Pensémoslo así. Una mujer, esta mujer —la líder política más importante de la historia argentina actual, a años luz de todos los demás—, renunciando voluntariamente a cargos y fueros, o sea desnudándose de toda protección externa, empezando por las legales, y exponiéndose a la vista del pueblo entero, diciendo: "Acá estoy. Métame presa o máteme". Pero al hacer semejante cosa, esta mujer produjo una realidad extra: le habló directamente al macho a quien considera responsable último de esta situación, lo nombró muchas veces —Magnetto, Magnetto, Magnetto, nunca lo había mencionado tanto, en ningún discurso—, y al identificarlo repetidamente para que nadie olvide su nombre, lo emplazó a salir a la intemperie. A abandonar su zona de confort. A mostrarse ante la luz, ser visto y por ende juzgado por el pueblo. (Dicho sea de paso, el tipo no necesitaría de maquillaje alguno para interpretar a Drácula a la perfección.)
Lo que hizo Cristina fue blanquear el duelo entre los dos protagonistas de esta historia, pero de tal modo que transcurra al sol. Conminando al adversario a hacerse cargo de su responsabilidad, a dar la cara. Por supuesto, el poder de Magnetto sigue siendo inmensamente superior al de Cristina. Pero ahora que ya no cuenta con el anonimato del que dependía parte de su impunidad —en estos días, Magnetto se convirtió en trending topic de Twitter durante largo rato, algo que imagino que se repetirá—, ahora que todos sabemos a quién mirar si pasa lo que puede pasar, mi sensación es que el duelo entre la mujer amada por millones y el macho sin más respaldo que la fuerza bruta del dinero y las voluntades que compró ya no es tan desigual.

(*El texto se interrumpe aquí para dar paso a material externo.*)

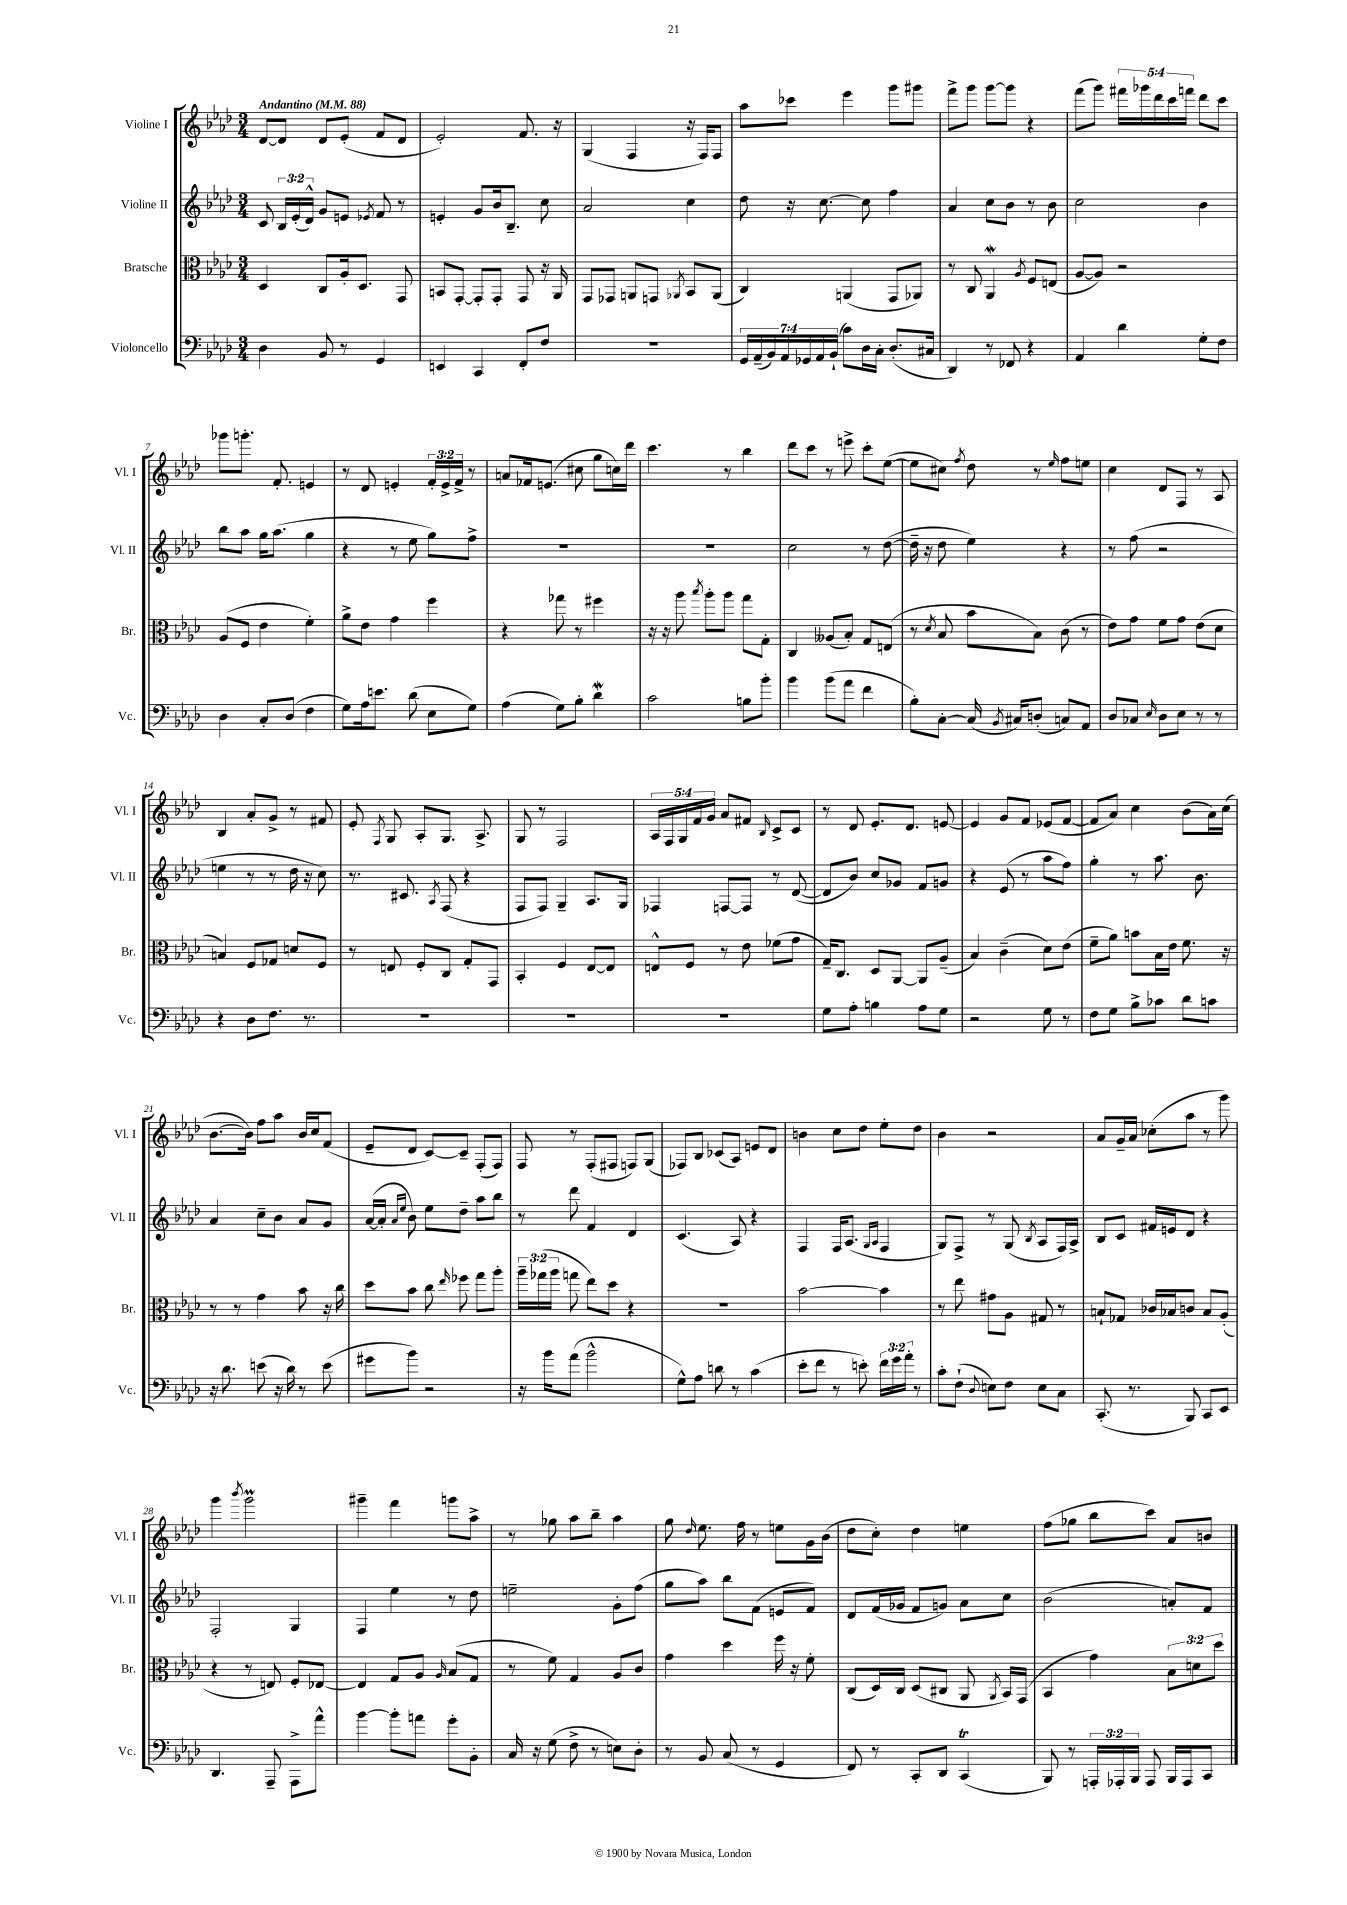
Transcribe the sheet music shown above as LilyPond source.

<<
\new StaffGroup <<
\new Staff = "s0" \with { instrumentName = "Violine I" shortInstrumentName = "Vl. I" } {
    \clef treble \key aes \major \numericTimeSignature \time 3/4 \override Staff.TupletNumber.text = #tuplet-number::calc-fraction-text \tempo "Andantino" 4 = 88
    \autoBeamOff des'8[~ des'8] des'8[ ees'8]-.( f'8[ des'8] |
    ees'2-.) f'8. r16 |
    g4( f4 r16 f16[) f8] |
    aes''8[ ces'''8] ees'''4 g'''8[ gis'''8] |
    f'''8[-> g'''8] g'''8[~ g'''8] r4 |
    f'''8[( g'''8]) \tuplet 5/4 { fis'''16[ ges'''16 des'''16 c'''16 f'''16] } des'''8[ c'''8] |
    ges'''8[ g'''8.]-. f'8.-. e'4 |
    r8 des'8 e'4-. \tuplet 3/2 { f'16[-. e'16-> f'16]-> } r8 |
    a'8[ fes'16 e'8.]( cis''8 g''8[ c''16) des'''16] |
    c'''4. r8 bes''4 |
    des'''8[ c'''8] r8 e'''8-> c'''8[-. ees''8]~( |
    ees''8[ cis''8]) \acciaccatura { f''8 } des''8 r8 \grace { ees''16 } f''8[ e''8] |
    c''4 des'8[ f8] r8 aes8 |
    bes4 aes'8[-. g'8]-> r8 fis'8 |
    ees'8-. \acciaccatura { f8 } g8 aes8[-. g8.] aes8.-> |
    g8 r8 f2 |
    \tuplet 5/4 { aes16[ f16 g16 f'16 g'16] } aes'8[ fis'8] \grace { bes16 } c'8[-> c'8] |
    r8 des'8 ees'8.[-. des'8.] e'8~ |
    e'4 g'8[ f'8] ees'8[( f'8]~ |
    f'8[ aes'8]) c''4 bes'8[( aes'16) c''16]( |
    bes'8.[~ bes'16]) f''8[ aes''8] bes'16[ c''16 f'8]( |
    ees'8[-- des'8] c'8[~) c'8]-- f8[-.( f8]) |
    f8 r8 f8[-.( fis8] f8[) g8]( |
    fes8[) bes8] ces'8[( aes8]) e'8[ des'8] |
    b'4 c''8[ des''8] ees''8[-. des''8] |
    bes'4 r2 |
    aes'8[ g'16-- aes'16] ces''8[-.( aes''8] r8 g'''8) |
    g'''4 \acciaccatura { bes'''8 } g'''2\prall |
    gis'''4-- f'''4 g'''8[ aes''8]-> |
    r8 ges''8 aes''8[ bes''8]-- aes''4 |
    g''8 \grace { des''16 } ees''8. f''16 r8 e''8[ g'16 bes'16]( |
    des''8[ c''8]-.) des''4 e''4 |
    f''8[( ges''8] bes''8[ c'''8]) aes'8[ b'8] \bar "|." |
}
\new Staff = "s1" \with { instrumentName = "Violine II" shortInstrumentName = "Vl. II" } {
    \clef treble \key aes \major \numericTimeSignature \time 3/4 \override Staff.TupletNumber.text = #tuplet-number::calc-fraction-text
    \autoBeamOff c'8 \tuplet 3/2 { bes16[ ees'16-.( des'16]-^) } g'8[ e'8] \acciaccatura { ees'8 } f'8 r8 |
    e'4-. g'8[ bes'16 bes8.]-- c''8 |
    aes'2 c''4 |
    des''8 r16 c''8.~ c''8 f''4 |
    aes'4 c''8[ bes'8] r8 bes'8 |
    c''2 bes'4 |
    bes''8[ aes''8] g''16[ aes''8.]( g''4 |
    r4 r8 ees''8 g''8[) f''8]-> |
    R2. |
    R2. |
    c''2 r8 des''8~( |
    des''16-- r16 des''8 ees''4) r4 |
    r8 f''8( r2 |
    e''4 r8 r8 des''16 r16 c''8) |
    r8. cis'8. \acciaccatura { aes8 } f8( r4 |
    f8[ f8]) g4-- aes8.[ g16] |
    fes4 f8[~ f8] r8 des'8~( |
    des'8[ bes'8]) c''8[ ges'8] f'8[ g'8] |
    r4 ees'8( r8 aes''8[ f''8]) |
    g''4-. r8 aes''8. bes'8. |
    aes'4 c''8[-- bes'8] aes'8[ g'8] |
    aes'16[~( aes'16]-. \grace { aes'16[ ees''16] } bes'8) ees''8[ des''8]-- aes''8[ bes''8] |
    r8 des'''8 f'4 des'4 |
    c'4.( aes8) r4 |
    f4 f16[ aes8.]( \grace { g16[ aes16] } f4 |
    g8[) f8]-> r8 g8( \acciaccatura { bes8 } aes8[ f16) aes16]-> |
    bes8[ c'8] fis'16[ e'16 des'8] r4 |
    f2-. g4 |
    f4 ees''4 r8 des''8 |
    e''2-- g'8[-. f''8]( |
    g''8[ aes''8]) bes''8[ f'8]( e'8[ f'8]) |
    des'8[ f'16( ges'16] f'8[ g'8]) aes'8[ c''8] |
    bes'2( a'8[-.) f'8] \bar "|." |
}
\new Staff = "s2" \with { instrumentName = "Bratsche" shortInstrumentName = "Br." } {
    \clef alto \key aes \major \numericTimeSignature \time 3/4 \override Staff.TupletNumber.text = #tuplet-number::calc-fraction-text
    \autoBeamOff des4 c8[ aes16-. des8.] g,8 |
    b,8[ g,8]~-. g,8[-. g,8]-. g,8 r16 aes,16 |
    g,8[ ges,8] a,8[ g,8] \acciaccatura { aes,8 } bes,8[ aes,8]( |
    c4) a,4( g,8[ aes,8]) |
    r8 c8 aes,4\mordent \acciaccatura { aes8 } f8[ e8]( |
    aes8[~ aes8]) r2 |
    aes8[( f8] ees'4 f'4-.) |
    aes'8[-> ees'8] g'4 f''4 |
    r4 ges''8 r8 fis''4 |
    r16 r16 aes''8 \acciaccatura { bes''8 } aes''8[-. aes''8] g''8[ g8]-. |
    c4 aeses8[( bes8]-.) g8[ e8]( |
    r8 \acciaccatura { des'8 } bes8 bes'8[ bes8]) c'8( r8 |
    ees'8[) g'8] f'8[ g'8] ees'8[( des'8] |
    b4) f8[ ges8] d'8[ f8] |
    r8 e8 f8[-. c8] g8[-. g,8] |
    bes,4-. f4 ees8[~ ees8] |
    e8[-^ f8] r8 ees'8 fes'8[( g'8] |
    g16[--) c8.] des8[ aes,8]~ aes,8[ aes8]--( |
    bes4) c'4--( des'8[) ees'8]( |
    f'8[-- aes'8]) b'8[ bes16 ees'16] f'8. r16 |
    r8 r8 g'4 bes'8 r16 c''16 |
    des''8[ bes'8] c''8 \grace { ees''16 } fes''8 g''8[ aes''8]-. |
    \tuplet 3/2 { aes''16[-- ges''16( aes''16] } g''8 ees''8[) des''8] r4 |
    R2. |
    bes'2~ bes'4 |
    r8 ees''8 gis'8[ aes8] gis8 r8 |
    b8[-! ges8] ces'16[ bes16 c'8] bes8[ aes8]-.( |
    r4 r8 e8) f8[-. ees8]~ |
    ees4 g8[ aes8] \grace { aes16 } bes8[( g8] |
    r8 f'8) g4 aes8[ c'8] |
    g'4 des''4 f''16 r16 f'8-. |
    c8[( des16) c16] des8[( cis8] aes,8 \acciaccatura { aes,8 } bes,16[) g,16]( |
    bes,4 g'4) \tuplet 3/2 { bes8[ d'8 des''8] } \bar "|." |
}
\new Staff = "s3" \with { instrumentName = "Violoncello" shortInstrumentName = "Vc." } {
    \clef bass \key aes \major \numericTimeSignature \time 3/4 \override Staff.TupletNumber.text = #tuplet-number::calc-fraction-text
    \autoBeamOff des4 bes,8 r8 g,4 |
    e,4 c,4 f,8[-. f8] |
    R2. |
    \tuplet 7/4 { g,16[ aes,16--( bes,16) aes,16 ges,16 aes,16 bes,16]-!( } c'8[) des16 c16]-. des8.[-.( cis16] |
    des,4) r8 fes,8 r4 |
    aes,4 des'4 g8[-. f8] |
    des4 c8[-. des8]( f4 |
    g8[) aes16 e'8.] des'8( ees8[ g8]) |
    aes4( g8[) bes8]-. des'4\mordent |
    c'2 b8[ bes'8]-. |
    bes'4 bes'8[( aes'8] f'4 |
    bes8[-.) c8]~-. c16( \acciaccatura { bes,8 } cis16[) d8]-.( c8[) aes,8] |
    des8[ ces8] \grace { ees16 } des8[ ees8] r8 r8 |
    r4 des8[ f8.] r8. |
    R2. |
    R2. |
    R2. |
    g8[ aes8]-. b4 aes8[ g8] |
    r2 g8 r8 |
    f8[ g8] bes8[-> ces'8] des'8[ c'8] |
    r16 des'8. e'8( r16 des'16) r8 e'8( |
    gis'8[ bes'8]) r2 |
    r16 bes'16[ aes'8]( bes'2-^ |
    g8[-^) aes8] d'8 r8 c'4( |
    ees'8[-. f'8] r8 e'8-.) \tuplet 3/2 { f'16[ g'16 aes'16]-. } r8 |
    c'8[-. f8]-!( \appoggiatura { des8 } e8[) f8] e8[ c8] |
    c,8.-.( r8. bes,,8) c,8[ ees,8] |
    des,4. aes,,8-- aes,,8[-> aes'8]-^ |
    bes'4~ bes'8[-. a'8] g'8[-. bes,8]-. |
    c16 r16 g8( f8-> r8 e8[) des8]-. |
    r8 bes,8 c8( r8 g,4 |
    f,8) r8 c,8[-. des,8] c,4\trill( |
    bes,,8) r8 \tuplet 3/2 { a,,16[-. aes,,16-. bes,,16] } aes,,8 bes,,16[ aes,,16 c,8] \bar "|." |
}
>>
>>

Como a la ciencia histórica le gusta desafiar a los creadores de ficciones, sugiriendo que es más inventiva que todos nosotros (tiene razón, pero no se lo digan), se sumó al juego un elemento con el que no contábamos. Lo produjo un personaje que ya había aparecido en esta trama, como quien no quiere la cosa. Poco después del discurso de Cristina, el Indio Solari —que de él se trata, del dueño de Mi perro Dinamita— subió un mensaje a las redes. Para la popular el Indio es ante todo voz y palabras, pero en este caso lo que produjo y difundió fue apenas una imagen, sin texto ni bajada alguna. Muy simple pero poderosa, que expresa visualmente lo que Cristina había querido explicar con todas las letras. De fondo están los colores de la bandera argentina, las dos franjas celestes y la banda blanca entre ellas. Pero en el centro, donde estamos habituados a ver el sol, no hay sol sino una mano negra.
De eso trata todo esto. Lo que está por dirimirse es si vamos a seguir enarbolando la bandera nacional o si debería ondear sobre los pabellones la admisión de nuestra derrota ante un poder antidemocrático.
El 10 de diciembre de 2023 se cumplirán 40 años del retorno de la democracia, la fecha en que Alfonsín asumió la primera de las presidencias post-dictatoriales. Nos resta un año, exactamente, para decidir si ese día tendremos o no algo que festejar. En este atolladero, revisando el monumental ensayo que le dedica a la obra de Shakespeare, me quedé colgado de una idea que plantea Harold Goddard. Para este crítico, la vigencia de Hamlet se debe a que sigue siendo una alegoría de nuestro tiempo. El drama humano estaría definido por este enfrentamiento: "Imaginación o violencia... no hay otra alternativa".
Ustedes, ¿de qué lado de la mecha están?